O governo brasileiro apresentou a Política Nacional de Indução à Docência na Educação Básica, denominada Mais Professores para o Brasil, visando incentivar a matrícula, a permanência e a conclusão de estudantes em cursos de licenciatura, além de expandir o número de professores nas escolas públicas. A medida foi formalizada pela Lei nº 15.344, que recebeu a assinatura do presidente Luiz Inácio Lula da Silva e dos ministros Camilo Santana (Educação) e Macaé Evaristo (Direitos Humanos e da Cidadania), sendo publicada no Diário Oficial da União (DOU) na terça-feira (13/1).

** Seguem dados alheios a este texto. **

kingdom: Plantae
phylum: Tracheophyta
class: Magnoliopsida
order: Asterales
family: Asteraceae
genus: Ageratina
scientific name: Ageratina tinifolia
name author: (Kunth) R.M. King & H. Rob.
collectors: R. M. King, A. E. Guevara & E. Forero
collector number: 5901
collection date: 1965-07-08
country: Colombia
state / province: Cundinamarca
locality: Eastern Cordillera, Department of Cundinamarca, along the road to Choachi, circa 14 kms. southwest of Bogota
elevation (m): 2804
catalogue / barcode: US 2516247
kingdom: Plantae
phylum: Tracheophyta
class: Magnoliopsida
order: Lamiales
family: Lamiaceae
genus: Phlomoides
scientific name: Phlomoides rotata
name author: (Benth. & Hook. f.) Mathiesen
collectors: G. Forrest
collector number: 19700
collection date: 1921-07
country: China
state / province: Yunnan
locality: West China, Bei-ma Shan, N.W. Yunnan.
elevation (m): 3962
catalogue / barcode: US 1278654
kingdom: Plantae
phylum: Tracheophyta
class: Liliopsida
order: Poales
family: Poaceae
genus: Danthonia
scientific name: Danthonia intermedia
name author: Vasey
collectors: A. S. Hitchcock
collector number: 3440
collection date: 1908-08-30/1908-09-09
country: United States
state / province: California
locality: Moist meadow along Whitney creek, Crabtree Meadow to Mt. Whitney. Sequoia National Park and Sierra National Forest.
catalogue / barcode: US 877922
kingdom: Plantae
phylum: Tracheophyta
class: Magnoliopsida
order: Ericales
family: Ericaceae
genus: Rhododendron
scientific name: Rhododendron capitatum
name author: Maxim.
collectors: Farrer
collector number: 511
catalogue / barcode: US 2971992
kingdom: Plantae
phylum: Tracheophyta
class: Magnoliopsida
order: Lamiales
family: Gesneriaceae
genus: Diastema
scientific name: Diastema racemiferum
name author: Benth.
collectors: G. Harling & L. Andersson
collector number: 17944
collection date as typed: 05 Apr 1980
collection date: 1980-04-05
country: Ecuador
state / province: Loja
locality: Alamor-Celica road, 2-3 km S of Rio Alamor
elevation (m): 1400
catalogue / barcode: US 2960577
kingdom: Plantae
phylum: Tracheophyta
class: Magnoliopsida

A nova política é extremamente relevante em um cenário que alerta para os desafios enfrentados pelo sistema educacional no Brasil. Dados do Instituto Nacional de Estudos e Pesquisas Educacionais Anísio Teixeira (Inep) revelam a iminência de um “apagão docente”, principalmente em disciplinas como matemática e ciências/biologia. Segundo o Censo da Educação Básica de 2022 e o Censo da Educação Superior, há uma demanda urgente por 57% mais professores de matemática e 68% mais de ciências e biologia no país.
Além disso, essa situação se torna ainda mais preocupante devido à baixa atratividade da carreira docente para os jovens. O Programa Internacional de Avaliação de Estudantes (Pisa) aponta que apenas 2,4% dos alunos brasileiros de 15 anos manifestam interesse em seguir a profissão de professor. Um estudo do Semesp, publicado em 2022, estima que o Brasil poderá enfrentar um déficit de até 235 mil professores da educação básica até 2040, em razão do envelhecimento da categoria, do abandono precoce da profissão e das altas taxas de evasão nos cursos de licenciatura, principalmente na modalidade a distância.
Para alterar esse cenário, a Política Nacional de Indução à Docência se baseia em cinco princípios centrais: valorização dos docentes da educação básica; incentivo à escolha da carreira de professor; aprimoramento da qualidade do ensino; combate às desigualdades educacionais; e promoção da equidade na formação de professores em todas as regiões do Brasil.
Entre as principais iniciativas está a criação de bolsas anuais para estudantes com bom desempenho no ensino médio que ingressarem em cursos de licenciatura presenciais. O intuito é possibilitar a dedicação plena à formação acadêmica, ao estágio supervisionado e às atividades de extensão. Essas bolsas priorizarão áreas e localidades onde a escassez de professores é mais crítica. Em contrapartida, os beneficiários devem se comprometer a atuar em uma rede pública de ensino em até cinco anos após a conclusão do curso e permanecer pelo menos dois anos no magistério.
A iniciativa também abrange licenciados e bacharéis de outras áreas que decidirem atuar em regiões com escassez de professores. Para esses profissionais, serão oferecidas bolsas vinculadas a programas de pós-graduação com foco na docência da educação básica, desde que as redes de ensino comprovem a necessidade de contratação durante o período do benefício.
Adicionalmente, será criada a Prova Nacional Docente (PND), que será aplicada anualmente para auxiliar estados, municípios e o Distrito Federal nos processos de seleção e ingresso de professores na rede pública de ensino.
Além das iniciativas prioritárias, a política prevê campanhas para promover e valorizar a carreira docente, incrementar a participação de universitários em pesquisas e extensões nas escolas, e desenvolver ações intersetoriais voltadas para a saúde mental dos estudantes de licenciatura.
Essa política se insere no programa Mais Professores para o Brasil, que foi introduzido em janeiro de 2025, unindo diversas ações focadas na valorização e qualificação do magistério. Em 2025, o programa alcançou 2,7 milhões de professores e beneficiou 57,3 milhões de estudantes em todo o Brasil. Com estrutura em cinco eixos — seleção, atratividade, alocação, formação e valorização docente —, o programa tem como meta fortalecer a educação pública e garantir a qualidade do ensino em todas as regiões do país.